Le Tribunal Administratif de Lille a rejeté comme manifestement irrecevable la requête de M. B... contestant une obligation de quitter le territoire français prise par le préfet du Nord. Le juge a constaté que, malgré deux demandes de régularisation, le requérant n'avait pas produit la décision attaquée ni justifié de l'impossibilité de le faire, en méconnaissance de l'article R. 412-1 du code de justice administrative.

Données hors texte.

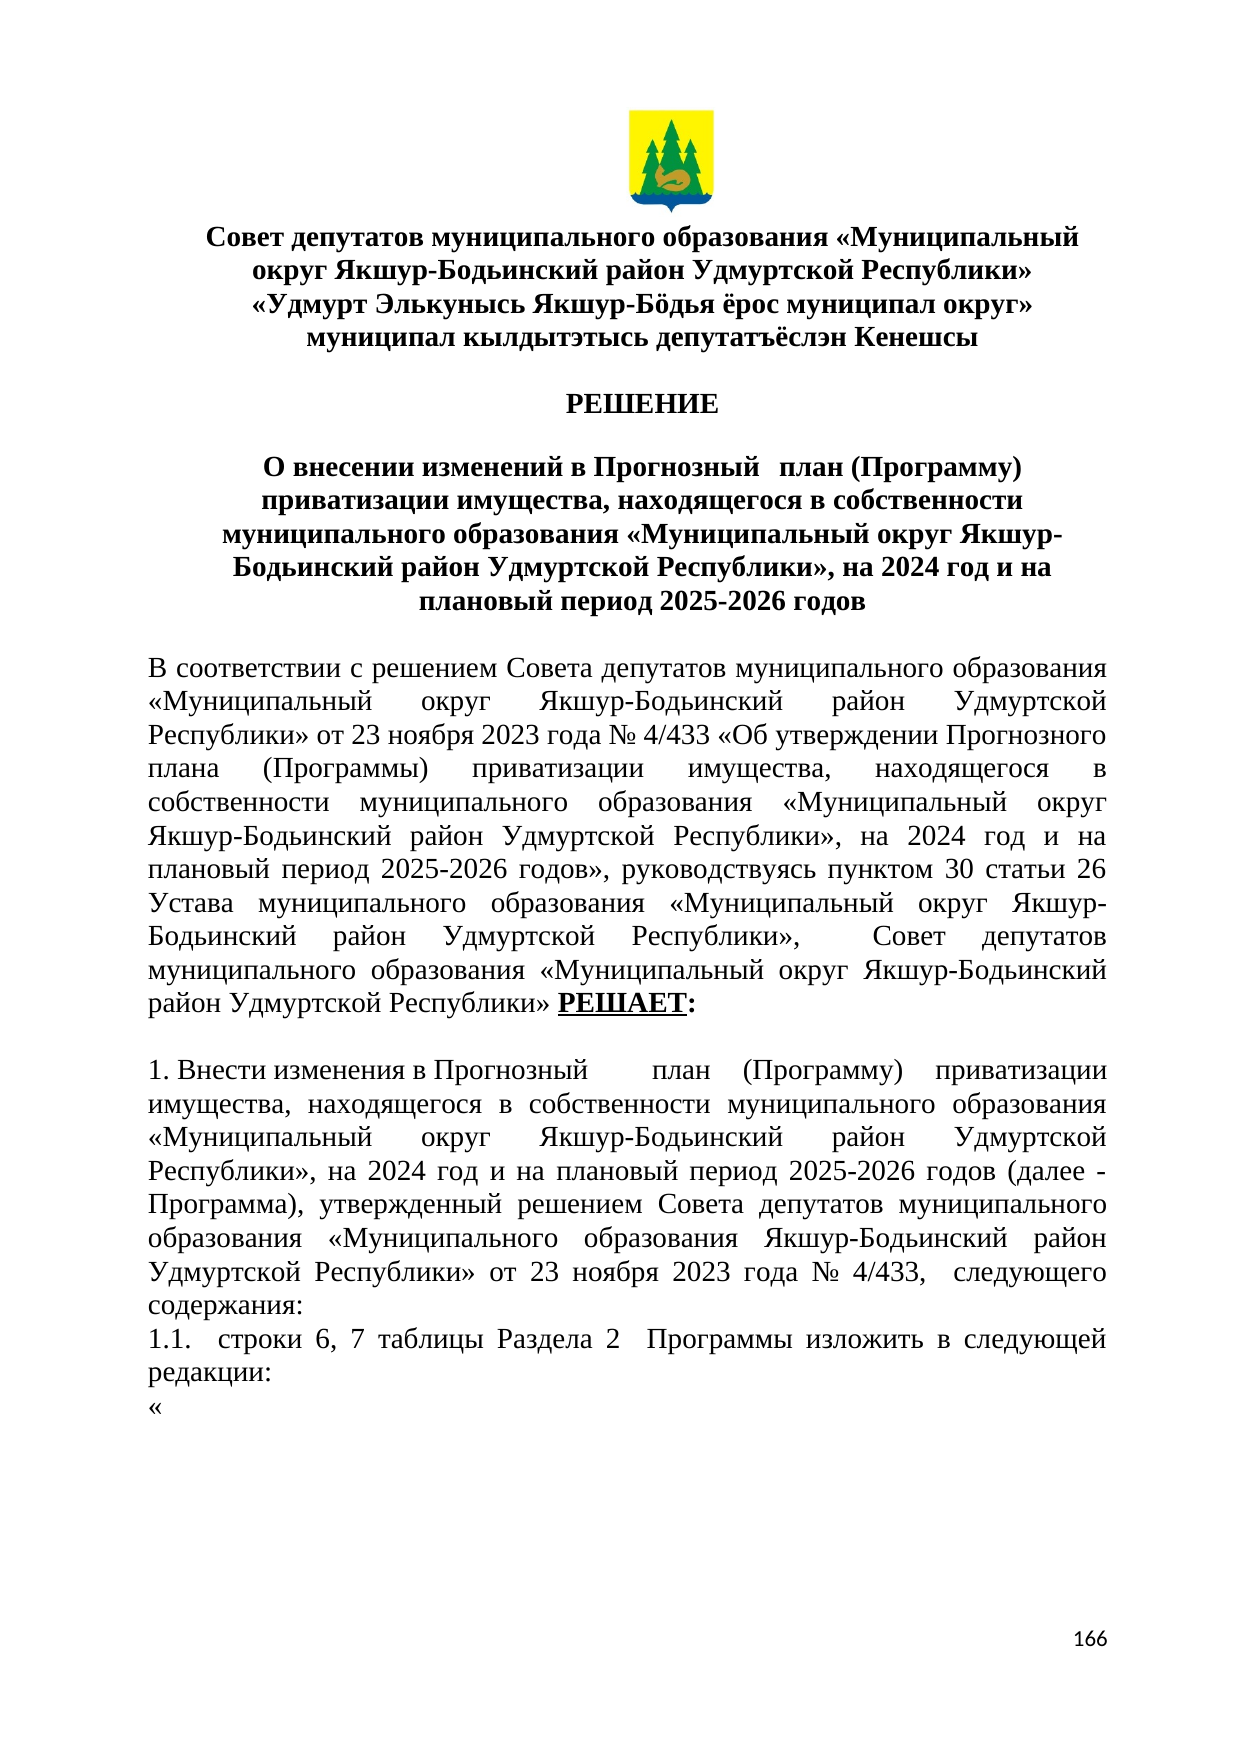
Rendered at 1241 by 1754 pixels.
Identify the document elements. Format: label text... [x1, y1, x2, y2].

text 1.1. строки 6, 7 таблицы Раздела 2 Программы изложить в следующей редакции: [148, 1321, 1107, 1388]
text 1. Внести изменения в Прогнозный план (Программу) приватизации имущества, находящегося в собственности муниципального образования «Муниципальный округ Якшур-Бодьинский район Удмуртской Республики», на 2024 год и на плановый период 2025-2026 годов (далее - Программа), утвержденный решением Совета депутатов муниципального образования «Муниципального образования Якшур-Бодьинский район Удмуртской Республики» от 23 ноября 2023 года № 4/433, следующего содержания: [148, 1052, 1107, 1321]
text « [148, 1388, 1107, 1421]
text муниципал кылдытэтысь депутатъёслэн Кенешсы [177, 319, 1107, 353]
picture [626, 107, 716, 217]
text «Удмурт Элькунысь Якшур-Бӧдья ёрос муниципал округ» [177, 286, 1107, 319]
text Решение [177, 386, 1107, 420]
text О внесении изменений в Прогнозный план (Программу) приватизации имущества, находящегося в собственности муниципального образования «Муниципальный округ Якшур-Бодьинский район Удмуртской Республики», на 2024 год и на плановый период 2025-2026 годов [177, 449, 1107, 616]
text В соответствии с решением Совета депутатов муниципального образования «Муниципальный округ Якшур-Бодьинский район Удмуртской Республики» от 23 ноября 2023 года № 4/433 «Об утверждении Прогнозного плана (Программы) приватизации имущества, находящегося в собственности муниципального образования «Муниципальный округ Якшур-Бодьинский район Удмуртской Республики», на 2024 год и на плановый период 2025-2026 годов», руководствуясь пунктом 30 статьи 26 Устава муниципального образования «Муниципальный округ Якшур-Бодьинский район Удмуртской Республики», Совет депутатов муниципального образования «Муниципальный округ Якшур-Бодьинский район Удмуртской Республики» решает: [148, 650, 1107, 1019]
text Совет депутатов муниципального образования «Муниципальный округ Якшур-Бодьинский район Удмуртской Республики» [177, 219, 1107, 286]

L'ordonnance est fondée sur le 4° de l'article R. 222-1 du même code, permettant de rejeter les requêtes manifestement irrecevables sans instruction complémentaire.
Texte intégral
Vu la procédure suivante :
Par une requête, enregistrée le 28 novembre 2025, M. A... B... conteste la décision du 28 novembre 2024 par laquelle le préfet du Nord lui a fait obligation de quitter le territoire français.
Vu les autres pièces du dossier.
Vu le code de justice administrative.
Considérant ce qui suit :
1. Aux termes de l’article R. 222-1 du code de justice administrative : « (…) les présidents de formation de jugement des tribunaux (…) peuvent, par ordonnance : (…) / 4° Rejeter les requêtes manifestement irrecevables, lorsque la juridiction n'est pas tenue d'inviter leur auteur à les régulariser ou qu'elles n'ont pas été régularisées à l'expiration du délai imparti par une demande en ce sens (…) ».
2. Aux termes de l’article R. 421-1 du code de justice administrative : « La juridiction ne peut être saisie que par voie de recours formé contre une décision, et ce, dans les deux mois à partir de la notification ou de la publication de la décision attaquée. (…) ». Le premier alinéa de l’article R. 412-1 du même code dispose que : « La requête doit, à peine d'irrecevabilité, être accompagnée, sauf impossibilité justifiée, de la décision attaquée (…) ». Aux termes de l’article R. 612-1 dudit code : « Lorsque des conclusions sont entachées d'une irrecevabilité susceptible d'être couverte après l'expiration du délai de recours, la juridiction ne peut les rejeter en relevant d'office cette irrecevabilité qu'après avoir invité leur auteur à les régulariser. / (…) / La demande de régularisation mentionne que, à défaut de régularisation, les conclusions pourront être rejetées comme irrecevables dès l'expiration du délai imparti qui, sauf urgence, ne peut être inférieur à quinze jours. La demande de régularisation tient lieu de l'information prévue à l'article R. 611-7 ».
3. En l’espèce, M. B... entend contester la décision du 28 novembre 2025 par laquelle le préfet du Nord lui a fait obligation de quitter le territoire français. En dépit des demandes de régularisation, envoyées le 2 décembre 2025 et le 17 décembre 2025, l’intéressé n’a pas produit la décision contestée ni justifié de l’impossibilité de la produire. Par suite, sa requête doit être regardée comme étant manifestement irrecevable et rejetée en application du 4° de l’article R. 222-1 du code de justice administrative.
O R D O N N E :
Article 1er : La requête de M. B... est rejetée.
Article 2 : La présente ordonnance sera notifiée à M. A... B....
Fait à Lille, le 19 janvier 2026.
Le président de la 2ème chambre,
Signé
X. FABRE
La République mande et ordonne au préfet du Nord, en ce qui le concerne ou à tous commissaires de justice à ce requis en ce qui concerne les voies de droit commun contre les parties privées, de pourvoir à l’exécution de la présente ordonnance.